In this prospective, double-blind, randomized controlled study, adult patients undergoing laparoscopic ventral hernia repair were randomly assigned to either bilateral preoperative ESPB with catheters at the level of Th7 (2 × 30 ml of either 2.5 mg/ml ropivacaine or saline), with postoperative catheter top ups every 6 h for 24 h. The primary outcome was rescue opioid consumption during the first hour postoperatively. Secondary outcomes were total opioid consumption at 4 h and 24 h, pain scores, nausea, sedation, as well as Quality of Recovery 15 (QoR-15) and the EuroQol-5 Dimensions (EQ-5D-5L) during the first week.

Results

In total, 64 patients were included in the primary outcome measure. There was no significant difference in rescue opioid consumption (oral morphine equivalents (OME)) at one hour postoperatively, with the ESPB group 26.9 ± 17.1 mg versus 32.4 ± 24.3 mg (mean ± SD) in the placebo group (p= 0.27). There were no significant differences concerning the secondary outcomes during the seven-day observation period. Seven patients received a rescue block postoperatively, providing analgesia in five patients.

Conclusion

We found no difference in measured outcomes between ESPB and placebo in laparoscopic ventral hernia repair. Future studies may evaluate whether a block performed using higher concentration and/or at a different thoracic level provides more analgesic efficacy.

Trial registration

NCT04438369; 18/06/2020. 

The Erector spinae plane block (ESPB) was first introduced by Forero in 2016 [1] as a novel truncal block. Since then, the ESPB has been utilized for analgesia in breast surgery, thoracic and cardiac surgery, abdominal surgery, spine surgery, as well as upper and lower limb surgery [2,3,4,5]. The ESPB has a low-risk safety profile and is deemed as a simple block to perform [6]. Recent studies into the mechanism behind the ESPB, show consistent spread of LA to the paravertebral space and the ventral rami of the spinal nerves in live subjects [7, 8]. Thus, the block may have the potential to provide visceral and somatic analgesia comparable to a paravertebral block [7,8,9].

Ventral hernia repair patients will often have to stay in the hospital because of severe postoperative pain and significant opioid consumption during the first 24 h even though the surgery itself is laparoscopic [10, 11]. The mesh used in the procedure is fastened with helical tacks to the peritoneum and abdominal wall and is the cause of the significant postoperative pain experienced by these patients [12].

To our knowledge, there is only one case series with four patients suggesting some effect of ESPB on postoperative pain relief in ventral hernia repair [11].

This study aimed to assess the analgesic efficacy of bilateral Th7 ESPB blocks in patients undergoing elective laparoscopic ventral hernia repair.

The study had a prospective, double-blinded randomized controlled study design, with two study arms.
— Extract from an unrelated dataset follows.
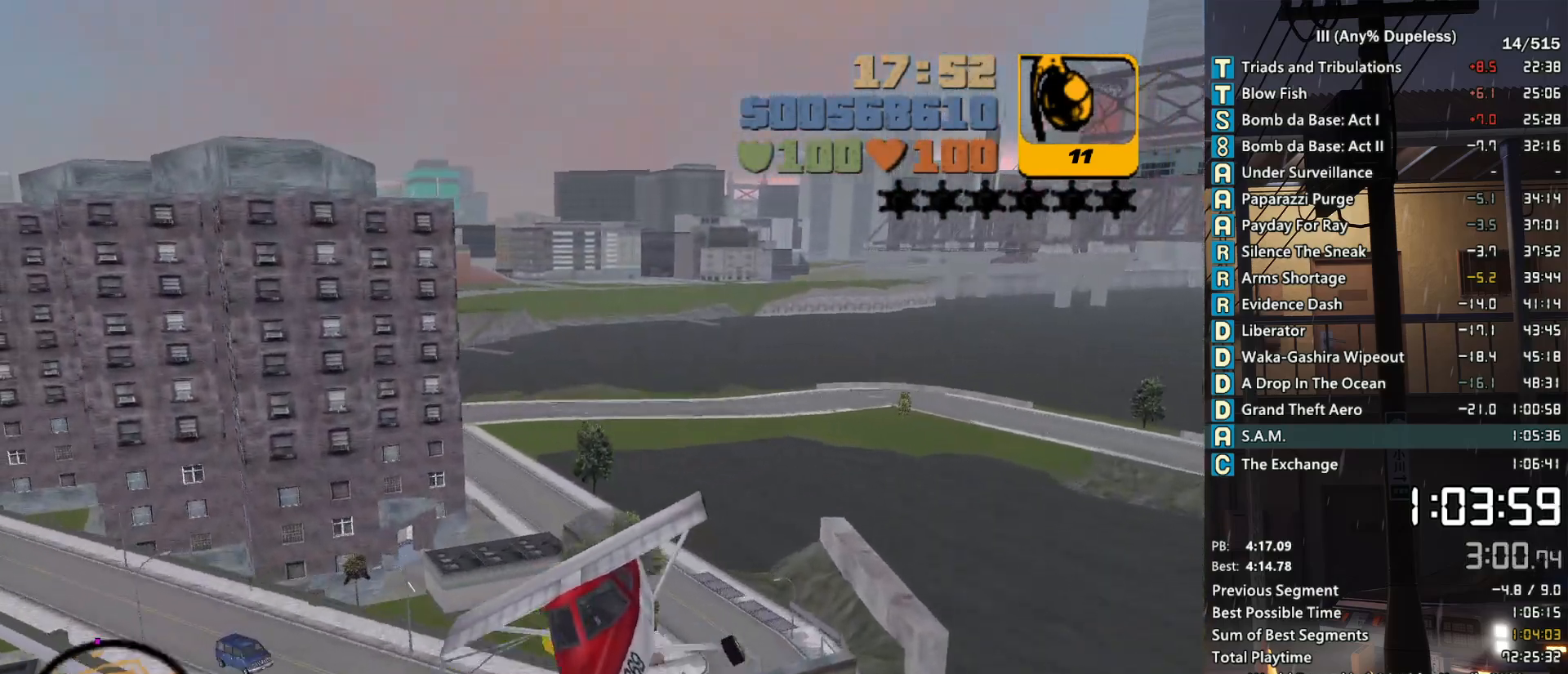
{"keys": ["a"], "mouse": [], "events": [[83, "down", "down"], [133, "down", "up"], [233, "a", "down"], [266, "a", "up"], [266, "down", "down"], [316, "down", "up"], [500, "a", "down"]]}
The study was approved by the Norwegian Regional Committee for Medical and Health Research Ethics (ref. no. 2018/2239). The trial was registered at Clinicaltrials.gov on the 18/06/2020 (NCT04438369) before patient enrolment. The manuscript adheres to the Consolidated Standards of Reporting Trials guidelines (CONSORT 2010).

Setting and participants

The study was performed at a county hospital with a catchment area of approximately 320.000 inhabitants. Patients scheduled for an elective laparoscopic ventral hernia repair and fulfilling the inclusion criteria were invited to participate. Eligible patients received written and oral information from an anesthesiologist prior to inclusion, and a signed informed consent form was obtained. The inclusion criteria were: age > 18 years, Body Mass Index (BMI) 18.5–40, weight > 65 kg, American Society of Anesthesiologists (ASA) classification I-III, and a planned hospital stay > 24 h. Exclusion criteria were: inability to speak or understand the Norwegian language; inability to adhere to the protocol; allergy to latex, local anesthesia, non-steroidal anti-inflammatory drugs or opioids; chronic pain prior to surgery demanding daily opioids; addiction to medication or alcohol; liver or kidney failure; local infection at the site of injection; systemic infection; atrioventricular (AV) block 2–3; Diabetes (insulin-treated) and pregnancy.

Intervention

All patients received pre-operative multimodal analgesia consisting of oral paracetamol 2 g and diclofenac 100 mg at least one hour before the start of surgery. Reduced doses of 1.5 g and 50 mg respectively were given if weight < 70 kg or age > 70 years as per hospital standard.

All patients were monitored with standard ASA surveillance (SpO2, NIBP, ECG, and ETCO2). All patients were taken to the post-anesthesia care unit (PACU) prior to surgery. They were offered sedation with midazolam 1- 2 mg and/or alfentanil 0.5 -1.0 mg before receiving the block. The skin on the posterior truncus was prepared thrice with chlorhexidine 5 mg/ml with added phenol red. All interventions were performed in a sitting position under ultrasound guidance (Fujifilm, Sonosite, X-porte ultrasound system, Bothell, Washington, USA). The level of the Th7 transverse process was determined and marked before the start of the intervention by counting the ribs cranially from the 12th rib using the curvilinear probe. A linear probe (Sonosite HFL50xp) or curvilinear probe (Sonosite C60XP), covered with a sterile cover, was used depending on the depth of the transverse process (under or over 4 cm). After identifying the transverse process, the catheter needle (E-Cath PLUS Tsui, 18 G, 83 mm, PAJUNK GmbH, Geisingen, Germany) was inserted from cranial to caudal using an in-plane technique and a parasagittal view. After contacting the transverse process with the needle, the correct visual spread underneath the Erector spinae muscles was confirmed by injecting up to 10 ml saline (Fig. 1).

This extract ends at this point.